TASK:
Using the data below, restate exactly every line from the one with "middle pip: (270, 134)" up to and including the one with "ring pip: (873, 857)". No picture belongs in it.

═════ DATASET ENTRIES

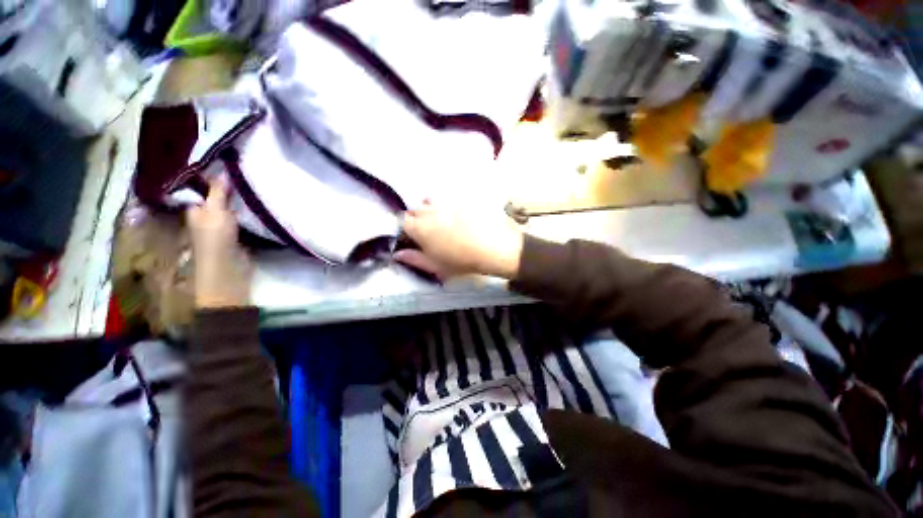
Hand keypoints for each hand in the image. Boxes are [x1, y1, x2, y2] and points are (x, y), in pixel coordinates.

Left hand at [187, 176, 250, 307]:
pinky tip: (258, 201)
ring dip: (240, 197)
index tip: (226, 161)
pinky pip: (243, 216)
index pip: (200, 186)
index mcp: (195, 207)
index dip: (210, 174)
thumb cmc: (215, 238)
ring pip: (231, 205)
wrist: (228, 267)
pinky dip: (248, 209)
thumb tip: (223, 169)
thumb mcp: (215, 211)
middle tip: (244, 169)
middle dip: (228, 184)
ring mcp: (223, 224)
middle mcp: (207, 214)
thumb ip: (219, 192)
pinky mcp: (238, 232)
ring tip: (254, 181)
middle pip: (217, 195)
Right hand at [395, 200, 523, 279]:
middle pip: (415, 210)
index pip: (402, 221)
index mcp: (419, 227)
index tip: (414, 238)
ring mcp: (446, 202)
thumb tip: (397, 254)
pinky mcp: (461, 198)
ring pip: (431, 202)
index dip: (406, 229)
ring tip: (444, 223)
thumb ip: (414, 259)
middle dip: (417, 219)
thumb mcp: (436, 266)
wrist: (494, 246)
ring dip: (432, 210)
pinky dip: (448, 207)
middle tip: (430, 233)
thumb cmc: (462, 261)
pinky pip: (448, 200)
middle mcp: (429, 210)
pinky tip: (459, 217)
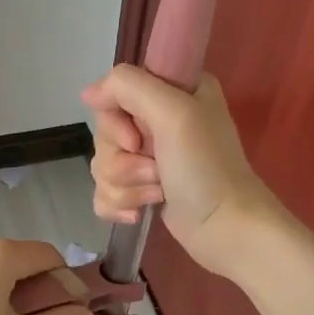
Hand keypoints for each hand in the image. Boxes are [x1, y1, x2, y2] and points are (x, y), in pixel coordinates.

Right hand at [82, 65, 278, 278]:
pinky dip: (118, 204)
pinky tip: (139, 213)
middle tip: (156, 170)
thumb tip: (88, 93)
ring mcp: (150, 156)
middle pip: (104, 133)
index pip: (114, 93)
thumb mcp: (173, 112)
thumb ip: (128, 87)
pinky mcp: (142, 188)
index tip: (135, 139)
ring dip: (125, 185)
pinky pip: (104, 190)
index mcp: (172, 91)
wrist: (226, 227)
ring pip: (102, 164)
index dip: (116, 121)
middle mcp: (160, 118)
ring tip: (157, 193)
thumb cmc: (205, 167)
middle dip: (122, 160)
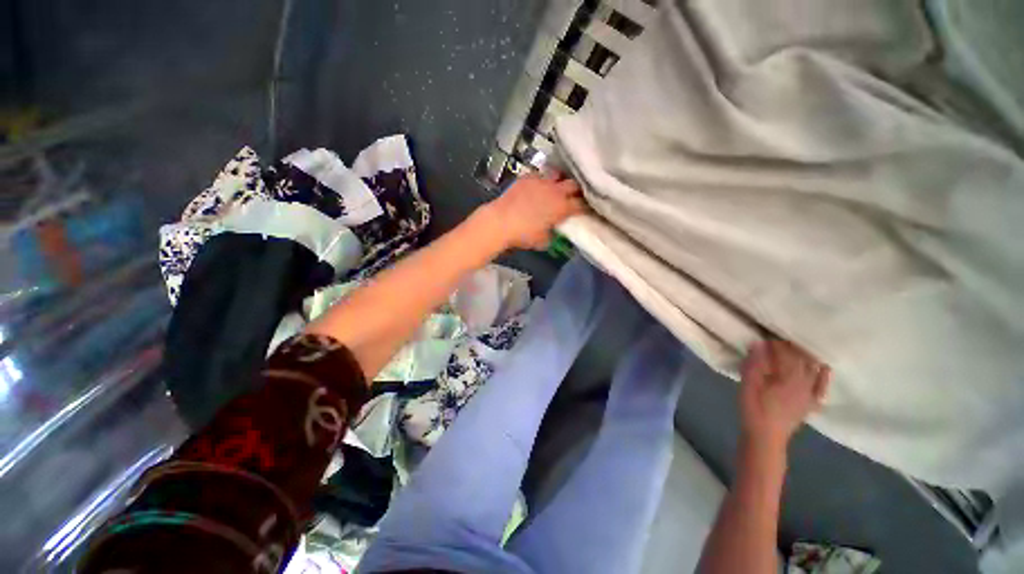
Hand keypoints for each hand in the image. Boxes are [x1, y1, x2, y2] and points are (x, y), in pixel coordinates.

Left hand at [481, 172, 585, 249]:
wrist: (500, 222)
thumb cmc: (523, 235)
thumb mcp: (543, 241)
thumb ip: (552, 233)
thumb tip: (552, 230)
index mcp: (562, 207)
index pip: (582, 204)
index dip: (586, 206)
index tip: (587, 209)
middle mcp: (555, 191)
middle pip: (574, 184)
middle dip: (577, 189)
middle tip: (575, 196)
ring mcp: (541, 181)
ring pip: (558, 174)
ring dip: (560, 181)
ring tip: (558, 187)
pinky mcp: (527, 177)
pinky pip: (540, 174)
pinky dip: (542, 180)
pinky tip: (538, 186)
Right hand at [739, 339, 830, 453]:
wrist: (766, 439)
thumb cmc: (753, 411)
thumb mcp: (747, 387)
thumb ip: (754, 365)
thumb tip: (759, 343)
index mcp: (788, 379)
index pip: (786, 355)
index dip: (776, 344)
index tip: (766, 336)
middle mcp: (805, 385)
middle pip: (802, 361)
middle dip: (792, 348)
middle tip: (779, 340)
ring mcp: (810, 395)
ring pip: (814, 371)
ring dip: (807, 358)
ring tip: (798, 349)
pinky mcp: (810, 404)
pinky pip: (821, 388)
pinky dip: (823, 377)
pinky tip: (823, 369)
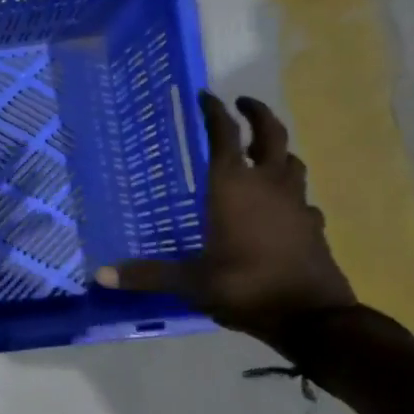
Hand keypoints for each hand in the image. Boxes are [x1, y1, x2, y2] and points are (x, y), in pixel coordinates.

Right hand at [98, 93, 354, 345]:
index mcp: (233, 188)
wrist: (312, 317)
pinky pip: (302, 197)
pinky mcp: (313, 225)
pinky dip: (290, 192)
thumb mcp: (191, 282)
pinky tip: (282, 205)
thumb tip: (100, 275)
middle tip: (242, 102)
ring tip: (261, 150)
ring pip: (291, 162)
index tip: (205, 96)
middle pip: (270, 134)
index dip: (214, 112)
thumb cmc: (245, 286)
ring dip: (277, 149)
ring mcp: (296, 204)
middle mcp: (267, 186)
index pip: (224, 136)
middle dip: (257, 113)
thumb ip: (148, 274)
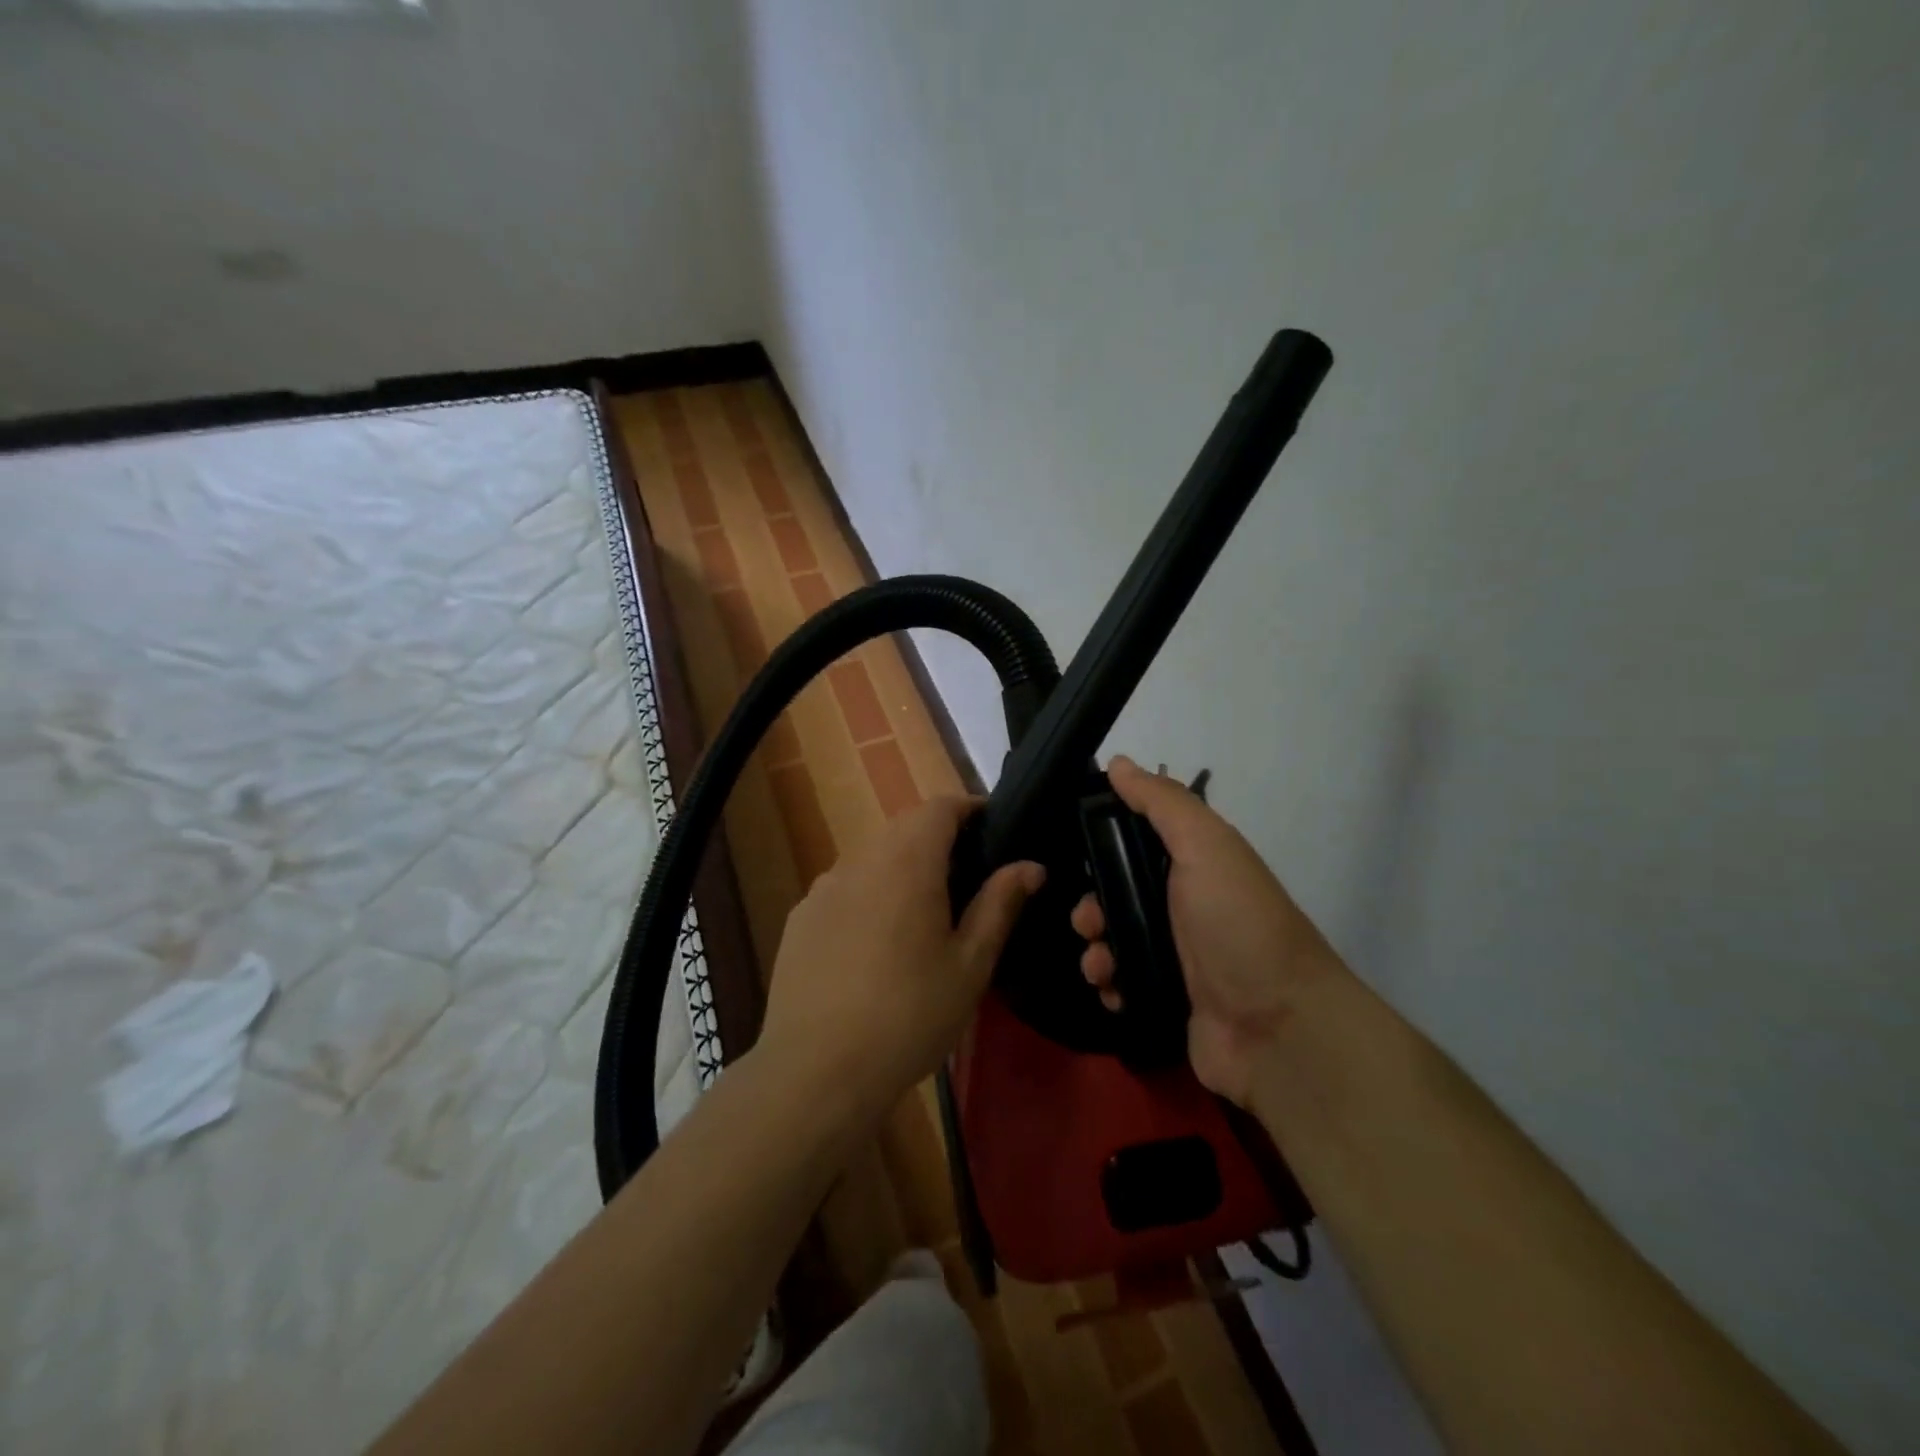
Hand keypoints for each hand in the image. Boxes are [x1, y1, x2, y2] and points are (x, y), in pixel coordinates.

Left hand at [760, 796, 1043, 1122]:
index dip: (970, 810)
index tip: (994, 830)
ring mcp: (823, 888)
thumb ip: (1000, 904)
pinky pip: (845, 888)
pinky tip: (877, 944)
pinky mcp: (801, 918)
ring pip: (873, 857)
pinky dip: (870, 895)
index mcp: (907, 862)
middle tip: (969, 878)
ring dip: (903, 867)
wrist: (817, 1071)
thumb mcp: (970, 964)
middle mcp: (861, 860)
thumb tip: (1030, 865)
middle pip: (905, 828)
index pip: (940, 807)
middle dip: (939, 839)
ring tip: (925, 913)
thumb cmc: (909, 1015)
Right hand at [1072, 756, 1337, 1104]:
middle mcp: (1184, 906)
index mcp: (1194, 865)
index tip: (1075, 849)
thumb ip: (1161, 803)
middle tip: (1089, 921)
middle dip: (1091, 906)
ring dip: (1095, 950)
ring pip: (1114, 941)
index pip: (1136, 842)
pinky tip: (1112, 990)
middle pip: (1117, 895)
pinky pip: (1121, 984)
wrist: (1278, 1028)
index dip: (1103, 843)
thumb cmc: (1238, 925)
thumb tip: (1118, 762)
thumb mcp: (1206, 847)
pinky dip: (1109, 986)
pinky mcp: (1167, 1000)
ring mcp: (1177, 957)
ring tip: (1101, 965)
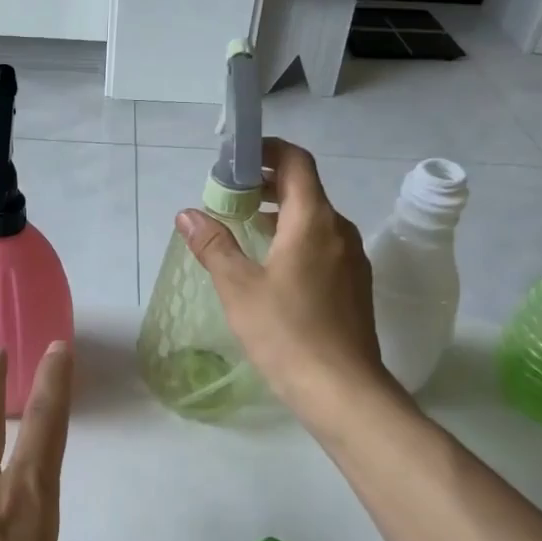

══════════

WRITTEN ANSWER:
middle pip: (270, 134)
index dip: (214, 112)
thumb cmc: (245, 286)
ring dip: (277, 149)
ring mcp: (296, 204)
middle mcp: (267, 186)
index pip: (224, 136)
middle dip: (257, 113)
thumb ip: (148, 274)
Hand keypoints for each hand in the image. Boxes are [x1, y1, x2, y2] and points are (x, y), in pixel coordinates.

Left hand at [760, 796, 1043, 1122]:
index dip: (970, 810)
index tip: (994, 830)
ring mcp: (823, 888)
thumb ip: (1000, 904)
pinky pip: (845, 888)
pinky tip: (877, 944)
pinky mcp: (801, 918)
ring pip: (873, 857)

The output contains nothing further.